Colorectal or colon cancer begins in the large intestine. The long intestine or the colon refers to the long tube where digested food passes before it goes out of the rectum. What makes colon cancer tricky for patients to detect? Some colon cancer symptoms are identical to symptoms of conditions that are less serious.
Common Colon Cancer Symptoms
Some of the most common colon cancer symptoms include vomiting, unexplained weight loss, and belly or abdominal pain. Other symptoms include:
- Shortness of breath and fatigue. Both are considered common symptoms of anemia, which can be a telltale sign of colon cancer.
- Blood in the stool. If you notice blood in the toilet after wiping or pooping or if the stool is bright or dark red then it can be an indication of colon cancer. However, it does not always follow that blood in the stool means you have colon cancer. At times, factors like eating beets to hemorrhoids can alter the appearance of your poop. It would be best to check with your healthcare provider to ensure it is nothing serious.
- Bloated stomach. Many factors can cause stomach bloating. However, it is recommended that you seek medical attention if the bloating lasts for over a week or gets worse. It is also ideal to have yourself checked if the bloating is accompanied by other symptoms including blood in the poop or vomiting.
- Bowel habits change. Check with your healthcare provider if you experience persistent diarrhea or constipation.

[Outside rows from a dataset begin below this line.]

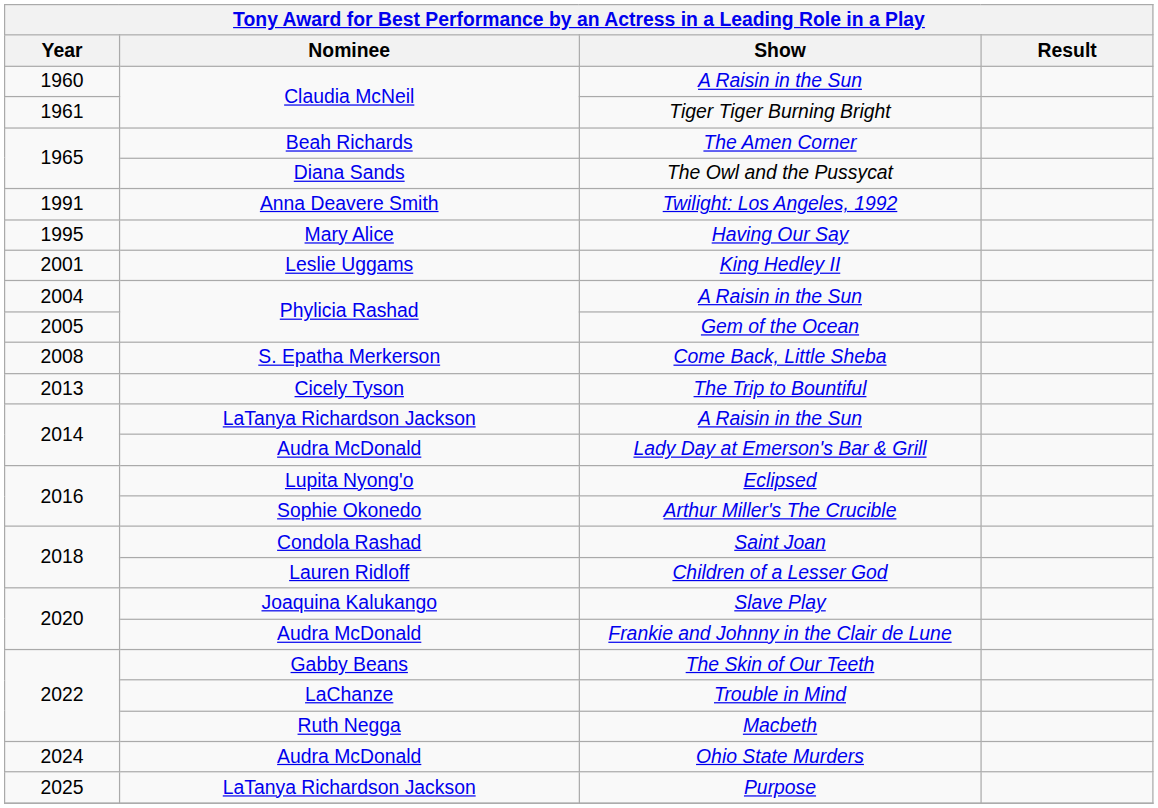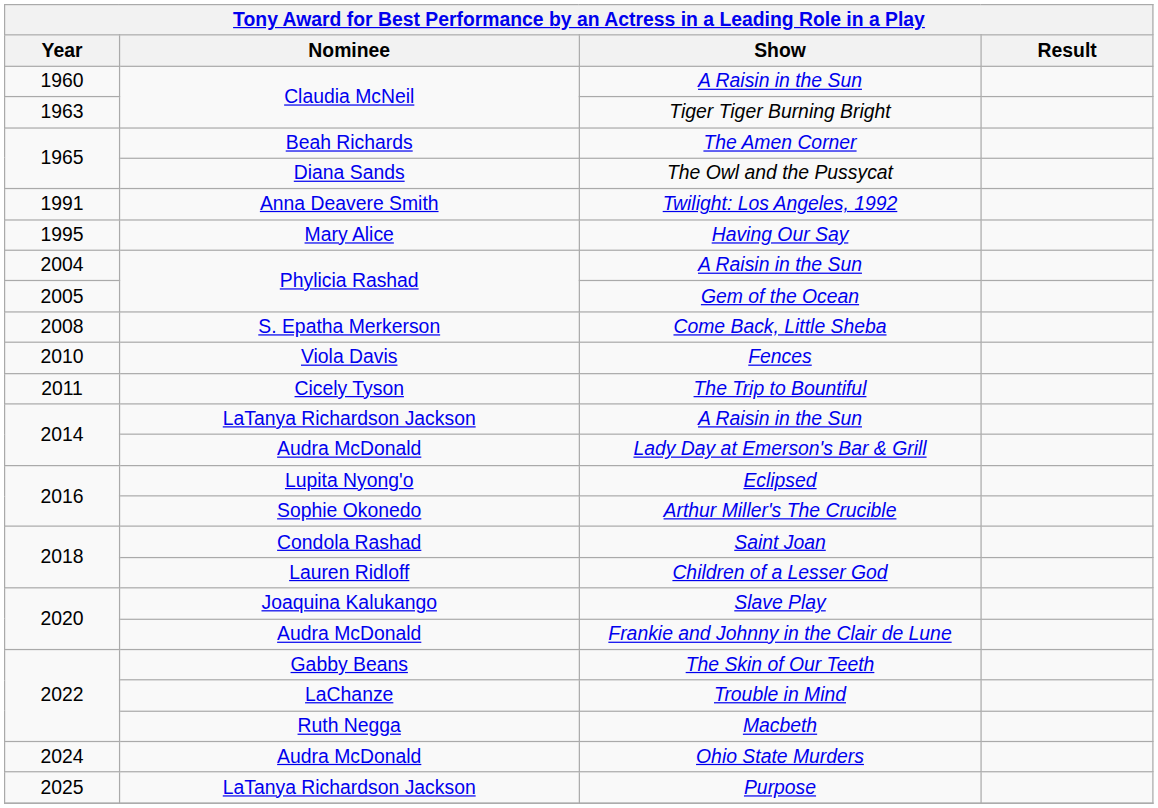Tiger Tiger Burning Bright | Year: 1961 -> 1963
- row: 2001 | Leslie Uggams | King Hedley II
+ row: 2010 | Viola Davis | Fences
The Trip to Bountiful | Year: 2013 -> 2011
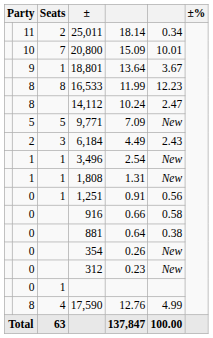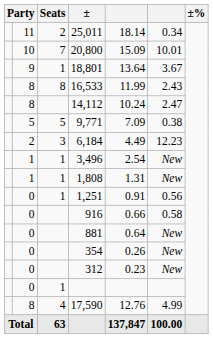16,533 | column 6: 12.23 -> 2.43
9,771 | column 6: New -> 0.38
6,184 | column 6: 2.43 -> 12.23
881 | column 6: 0.38 -> New
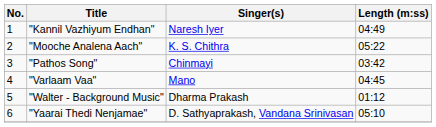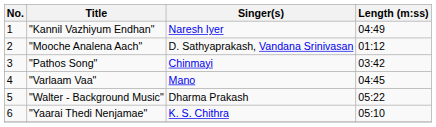"Mooche Analena Aach" | Singer(s): K. S. Chithra -> D. Sathyaprakash, Vandana Srinivasan
"Mooche Analena Aach" | Length (m:ss): 05:22 -> 01:12
"Walter - Background Music" | Length (m:ss): 01:12 -> 05:22
"Yaarai Thedi Nenjamae" | Singer(s): D. Sathyaprakash, Vandana Srinivasan -> K. S. Chithra
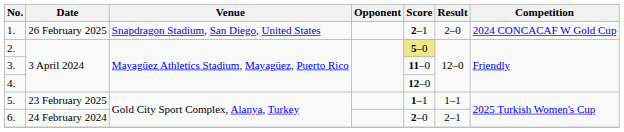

- Belly or abdominal pain. If you experience abdominal pain with no known cause, visit your doctor right away. The same thing is advisable if the abdominal pain is severe or if the pain does not go away.
Conditions That Increases Risk for Colon Cancer
There are certain medical conditions that can increase one’s risk of developing colorectal cancer. Some of the conditions include but are not limited to:
- Having many polyps. Those with several colon polyps — including serrated polyps, adenomas, and other types — have an increased risk of developing colorectal cancer. The tendency to have numerous colon polyps may be inherited.
- Family history of cancer (including colon cancer). Those with close family members who have had cancer have an increased risk of developing colorectal cancer. Close family members refer to children, siblings, and biological parents. The risk is also higher when the family member had colon cancer before the age of 45.
- Inherited conditions. Some medical conditions such as familial adenomatous polyposis and Lynch syndrome is known to increase one’s risk of developing colon cancer. The condition can also develop if the patient has inherited the gene that causes colorectal cancer.
- Inflammatory bowel disease. Those with conditions such as Crohn’s colitis and chronic ulcerative colitis are known to have an increased risk of developing colon cancer. One’s risk is also higher when they have an inflammatory bowel disease that has lasted for more than seven years.
- Family has a history of polyps. If your child, sibling, or parent has advanced polyp, you also have an increased risk of developing cancer. Advanced polyps can be large ones. Pathologists can consider polyps as advanced when they observe changes when they check it under a microscope. It is also considered an advanced polyp if there are signs that it contains cells that are cancerous.